Obwohl sie es nicht zugab, mußte eine Art furchtbaren Stolzes darin liegen für die Marmormalerstochter, daß sie die Großen, die Unnahbaren, die Generäle, Barone und Herzöge, die Millionäre klein, hilflos, schwach vor sich sah als arme Kreaturen in ihren langen weißen Nachthemden. (Auch dies war eine Art Uniform, so wie sie eine trug in ihrer Pflegerinnentracht.) Sie mußte, als junges, unberührtes Geschöpf, ihren Bedürfnissen niederster Art Hilfe leisten. Sie mußte sie anstelle einer Mutter und wahrscheinlich zuverlässiger, als eine solche es in ihrer Aufregung und Angst gekonnt hätte, füttern, trinken lassen, des Morgens aufwecken und waschen, abends einschläfern, nachdem sie sie frisch gebettet hatte, sie mußte ihnen zu dem Notwendigen zureden, mußte sie in aller Güte behandeln, – und vielleicht betete sie, die eine treue Katholikin war, mit den glaubensschwachen oder den fremdgläubigen oder den Atheisten, um ihnen auch diesen Dienst zu erweisen.

Vor allem hatte sie sich zweierlei vorgenommen: niemals den Kranken, mochten sie noch so sehr darum flehen, die ganze Wahrheit zu sagen, weder sie mit zuverlässiger Heilung übermütig zu machen, noch sie mit Aussicht auf Leiden und den unerbittlichen Tod zu erschrecken. Und ferner, niemals zu sentimental, zu mitfühlend, zu mitleidig mit irgend einem Menschen zu sein. Herzlich? Ja! Weichherzig? Nein! Und niemals vertraulich werden, alles anhören, nichts antworten, möglichst wenig von sich sprechen.

War das ein Schutz ihrer eigenen Natur? War es anders nicht möglich, war es die einzige Art zu leben für eine Karla, wenn sie gezwungen war, mit den Leiden, Qualen und furchtbaren Bitternissen der hilflosen menschlichen Kreatur ihr Brot zu erwerben? Auch das wußte ich nicht. Es schien, als ob ihre häuslichen Verhältnisse nicht gerade rosig seien. Ich fragte nicht.
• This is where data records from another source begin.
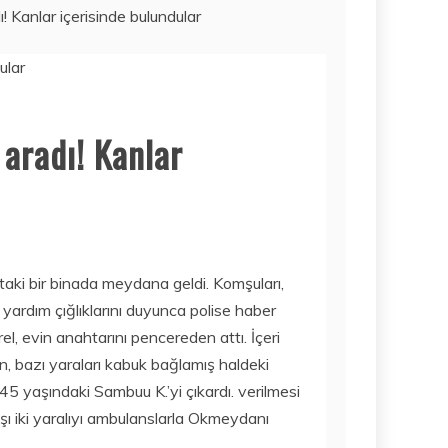
ı! Kanlar içerisinde bulundular
MODERN
TAŞIMACILIKTA
GÜVENIN ADRESI
İSTANBUL
AKSARAY
AMBARI
 aradı! Kanlar
2 Haziran 2026
Mobil
İŞTE 2020’NIN
FIYAT/PERFORM
ANS AÇISINDAN
EN IYI TABLET
MODELLERI! ÇOK
taki bir binada meydana geldi. Komşuları,
DAHA UCUZA…
yardım çığlıklarını duyunca polise haber
Bilim
15 Temmuz
AMAZON GAME
2020
l, evin anahtarını pencereden attı. İçeri
STUDIOS NEW
an, bazı yaraları kabuk bağlamış haldeki
WORLDS
ik 45 yaşındaki Sambuu K.’yi çıkardı. verilmesi
OYUNUNU
TEKRAR
ı iki yaralıyı ambulanslarla Okmeydanı
ERTELEDI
Sie fragte ja auch nicht nach meiner Mutter, nach Marthy, nach dem Postillion, nach Anninka. So schwiegen wir einander an, und waren so glücklich wie nur möglich. Vielleicht erwartete sie diesmal einen kühnen Schritt von mir. An Mut hätte es mir nicht gefehlt. Aber ich begehrte sie zu sehr! Es durchströmte mich kein lindes, kosendes, kein vergötterndes, keusches Begehren, sondern es riß tief innen an mir, drohte alles zu zerstören, und ich sah sie nicht an, um ihr meine furchtbare Verwirrung nicht zu zeigen.

Um so zutraulicher wurde sie. Sie fragte endlich! Sie wollte wissen, ob ich – ihr Alter erraten könne. Ich nannte eine dumme, meiner Meinung nach sehr hohe Zahl, 26, glaube ich. Aber ihr Gesicht strahlte so, daß ich sofort einsah, ich hatte sie jünger eingeschätzt, als sie war. Sie wollte nun – (welch kindisches Spiel zweier Menschen, die sich das Wichtigste verschweigen!) – das meine schätzen. Sie nannte 27, und ich nickte, aber so übertrieben, daß sie hätte erkennen müssen, wie sehr sie sich geirrt hatte. Aber sie wollte sich ja irren. Je öfter wir darüber sprachen, desto mehr glich sich der Altersunterschied zwischen uns aus.

Also war es leicht, ihr eine Freude zu machen, denn diese ihre Freude jetzt war größer als unlängst bei dem Geschenk der schönen, aber duftlosen Prachtnelken.